Le calendrier soulève une question évidente : si une condamnation pénale était nécessaire pour que les responsables électoraux retirent enfin Roberts des listes électorales, combien d'autres inscriptions inéligibles restent-elles intactes ?
L'affaire Roberts a propulsé le Maryland dans l'actualité nationale après que le Maryland Freedom Caucus a mis au jour des preuves qu'il était non seulement présent illégalement aux États-Unis, mais avait également été inscrit sur les listes électorales du Maryland.
Roberts n'était pas un personnage obscur. Il a exercé les fonctions de surintendant d'un grand district scolaire de l'Iowa tout en étant soumis à un arrêté d'expulsion définitif. Pourtant, malgré des années d'examen de sa situation migratoire, le système d'inscription électorale du Maryland ne l'a jamais signalé.
La révélation la plus accablante est apparue lorsque des demandes d'inscription électorale non caviardées, obtenues grâce à la pression exercée par deux groupes de surveillance, ont montré que Roberts avait personnellement affirmé sous serment, sous peine de parjure, qu'il était citoyen des États-Unis.
Ce détail a brisé l'une des défenses les plus courantes invoquées par les responsables électoraux chaque fois que des inscriptions de non-citoyens sont découvertes. Pendant des mois, Jared DeMarinis, administrateur du Bureau électoral d'État du Maryland, et d'autres défenseurs du système ont insisté sur le fait que de telles inscriptions étaient des sous-produits accidentels de processus bureaucratiques.

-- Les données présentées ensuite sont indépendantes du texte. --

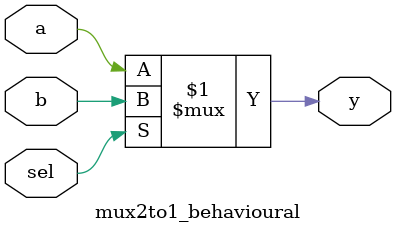
<source format=v>
module mux2to1_behavioural(y,a,b,sel);
    input  a,b,sel;
    output y;
    assign y = sel ? b : a;
endmodule

</source>
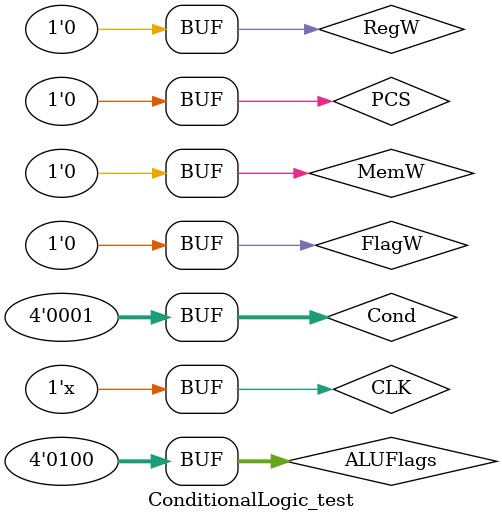
<source format=v>
`timescale 1ns / 1ps


module ConditionalLogic_test;

	// Inputs
	reg [3:0] Cond;
	reg [3:0] ALUFlags;
	reg FlagW;
	reg PCS;
	reg RegW;
	reg MemW;
	reg CLK=1;

	// Outputs
	wire PCSrc;
	wire RegWrite;
	wire MemWrite;
	wire CondEx;
	wire [3:0]Flags;

	// Instantiate the Unit Under Test (UUT)
	ConditionalLogic uut (
		.Cond(Cond), 
		.ALUFlags(ALUFlags), 
		.FlagW(FlagW), 
		.PCS(PCS), 
		.RegW(RegW), 
		.MemW(MemW), 
		.CLK(CLK), 
		.PCSrc(PCSrc), 
		.RegWrite(RegWrite), 
		.MemWrite(MemWrite),
		.CondEx(CondEx),
		.Flags(Flags)
	);
	always #5 CLK=~CLK;
	initial begin
		// cmp
		Cond = 4'b1110;
		ALUFlags = 4'b0011;
		FlagW = 1;
		PCS = 0;
		RegW = 0;
		MemW = 0;

		// bls
		#10;
        
		// Add stimulus here
		Cond = 4'b0001;
		ALUFlags = 4'b0000;
		FlagW = 1;
		PCS = 0;
		RegW = 0;
		MemW = 0;

		#10;
		
		Cond = 4'b1110;
		ALUFlags = 4'b0100;
		FlagW = 1;
		PCS = 0;
		RegW = 0;
		MemW = 0;

		// Wait 100 ns for global reset to finish
		#10;
        
		// Add stimulus here
		Cond = 4'b0001;
		ALUFlags = 4'b0100;
		FlagW = 0;
		PCS = 0;
		RegW = 0;
		MemW = 0;
	end
      
endmodule


</source>
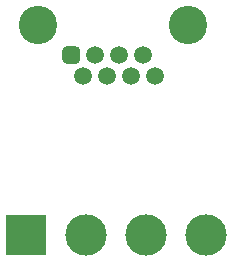
<source format=gbr>
G04 #@! TF.GenerationSoftware,KiCad,Pcbnew,(5.1.9)-1*
G04 #@! TF.CreationDate,2021-09-29T15:50:34-03:00*
G04 #@! TF.ProjectId,RJ45-breakout_1ch,524a3435-2d62-4726-9561-6b6f75745f31,rev?*
G04 #@! TF.SameCoordinates,Original*
G04 #@! TF.FileFunction,Soldermask,Top*
G04 #@! TF.FilePolarity,Negative*
%FSLAX46Y46*%
G04 Gerber Fmt 4.6, Leading zero omitted, Abs format (unit mm)*
G04 Created by KiCad (PCBNEW (5.1.9)-1) date 2021-09-29 15:50:34*
%MOMM*%
%LPD*%
G01*
G04 APERTURE LIST*
%ADD10C,1.500000*%
%ADD11C,3.250000*%
%ADD12R,3.500000X3.500000*%
%ADD13C,3.500000*%
G04 APERTURE END LIST*
G04 #@! TO.C,J1*
G36*
G01*
X71640000Y-110865000D02*
X71640000Y-110115000D01*
G75*
G02*
X72015000Y-109740000I375000J0D01*
G01*
X72765000Y-109740000D01*
G75*
G02*
X73140000Y-110115000I0J-375000D01*
G01*
X73140000Y-110865000D01*
G75*
G02*
X72765000Y-111240000I-375000J0D01*
G01*
X72015000Y-111240000D01*
G75*
G02*
X71640000Y-110865000I0J375000D01*
G01*
G37*
D10*
X74422000Y-110490000D03*
X76454000Y-110490000D03*
X78486000Y-110490000D03*
X73406000Y-112270000D03*
X75438000Y-112270000D03*
X77470000Y-112270000D03*
X79502000Y-112270000D03*
D11*
X69600000Y-107950000D03*
X82300000Y-107950000D03*
G04 #@! TD*
D12*
G04 #@! TO.C,J2*
X68580000Y-125730000D03*
D13*
X73660000Y-125730000D03*
X78740000Y-125730000D03*
X83820000Y-125730000D03*
G04 #@! TD*
M02*

</source>
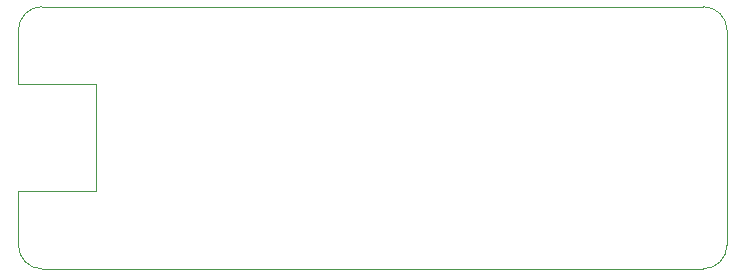
<source format=gbr>
%TF.GenerationSoftware,KiCad,Pcbnew,5.99.0-unknown-ed66c0f14d~128~ubuntu20.04.1*%
%TF.CreationDate,2021-06-03T22:12:59+01:00*%
%TF.ProjectId,nRF52840-BBoard,6e524635-3238-4343-902d-42426f617264,v2*%
%TF.SameCoordinates,Original*%
%TF.FileFunction,Profile,NP*%
%FSLAX46Y46*%
G04 Gerber Fmt 4.6, Leading zero omitted, Abs format (unit mm)*
G04 Created by KiCad (PCBNEW 5.99.0-unknown-ed66c0f14d~128~ubuntu20.04.1) date 2021-06-03 22:12:59*
%MOMM*%
%LPD*%
G01*
G04 APERTURE LIST*
%TA.AperFunction,Profile*%
%ADD10C,0.100000*%
%TD*%
G04 APERTURE END LIST*
D10*
X134900000Y-70100000D02*
G75*
G02*
X132900000Y-72100000I-2000000J0D01*
G01*
X81500000Y-56475000D02*
X81500000Y-65475000D01*
X74900000Y-56450000D02*
X81500000Y-56475000D01*
X81500000Y-65475000D02*
X74900000Y-65475000D01*
X76900000Y-49900000D02*
X132900000Y-49900000D01*
X132900000Y-72100000D02*
X76900000Y-72100000D01*
X134900000Y-51900000D02*
X134900000Y-70100000D01*
X76900000Y-49900000D02*
G75*
G03*
X74900000Y-51900000I0J-2000000D01*
G01*
X132900000Y-49900000D02*
G75*
G02*
X134900000Y-51900000I0J-2000000D01*
G01*
X74900000Y-56450000D02*
X74900000Y-51900000D01*
X74900000Y-65475000D02*
X74900000Y-70100000D01*
X74900000Y-70100000D02*
G75*
G03*
X76900000Y-72100000I2000000J0D01*
G01*
M02*

</source>
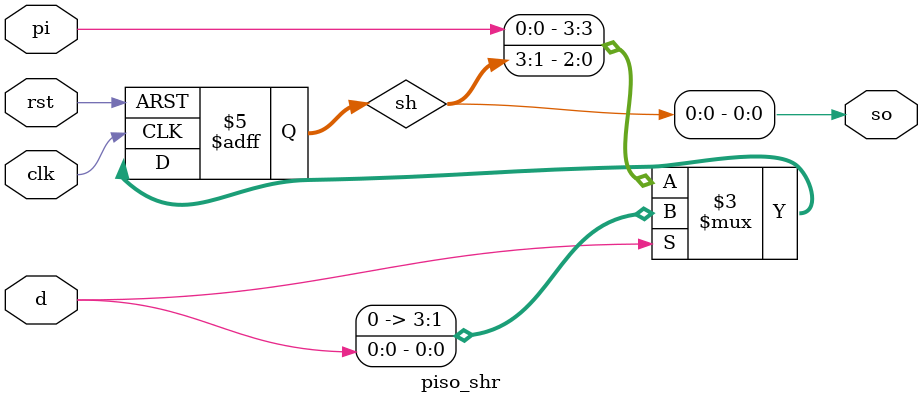
<source format=v>
module piso_shr(input [3:0] pi, input d,clk,rst, output  so);
  reg [3:0] sh;
  assign so=sh[0];
  always@(posedge clk or posedge rst)begin
    if(rst)begin
      sh <=4'b0;
    end
    else if(d) begin
      sh <= {3'b0,d};
    end
    else begin
      sh<={pi,sh[3:1]};
  end
 end
endmodule

</source>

Les documents ont montré le contraire.
Roberts n'est pas simplement apparu sur les listes en raison d'une erreur administrative. Il a faussement déclaré sa citoyenneté sur un formulaire gouvernemental sous serment. Néanmoins, il est resté un électeur inscrit actif pendant des années et a continué à recevoir des courriers électoraux et des bulletins de vote.
La portée plus large de l'affaire dépasse largement le cadre d'un seul individu.
Les responsables du Maryland affirment régulièrement que le vote des non-citoyens est pratiquement inexistant et que les garanties existantes sont suffisantes. Pourtant, l'affaire Roberts démontre à quel point il peut être difficile de retirer même l'électeur inéligible le plus évident.
Voici un homme qui n'avait pas vécu au Maryland depuis plus de dix ans. Un homme faisant l'objet d'un arrêté d'expulsion définitif. Un homme qui a faussement déclaré sa citoyenneté sur des formulaires d'inscription électorale. Un homme dont l'affaire a reçu une attention médiatique nationale.
Et il a quand même fallu des mois de pression publique, de travail d'enquête, d'implication fédérale et, finalement, une condamnation pénale avant que les responsables électoraux du Maryland n'agissent enfin.
Si c'est à ce point difficile de retirer l'un des exemples les plus évidents imaginables, les électeurs se demandent combien de cas moins évidents restent cachés dans les listes.
Le Maryland Freedom Caucus a répondu à l'affaire Roberts en introduisant le Secure the Vote Act de 2026, une législation conçue pour exiger une preuve documentaire de citoyenneté pour l'inscription électorale, renforcer les exigences d'identification des électeurs et prévenir de futures inscriptions de non-citoyens.
Sans surprise, la législation n'a jamais été autorisée à progresser. Comme d'innombrables mesures d'intégrité électorale avant elle, elle a été discrètement enterrée en commission par des dirigeants législatifs peu enclins à reconnaître le problème.
Cela laisse au Congrès une responsabilité de plus en plus importante.
Le SAVE America Act établirait des exigences de vérification de la citoyenneté à l'échelle nationale et comblerait les lacunes qui permettent actuellement aux non-citoyens d'accéder aux systèmes d'inscription électorale par simple auto-attestation. Alors que des États comme le Maryland continuent de résister aux réformes, l'action fédérale pourrait être la seule voie réaliste à suivre.
L'affaire Roberts devrait servir d'avertissement.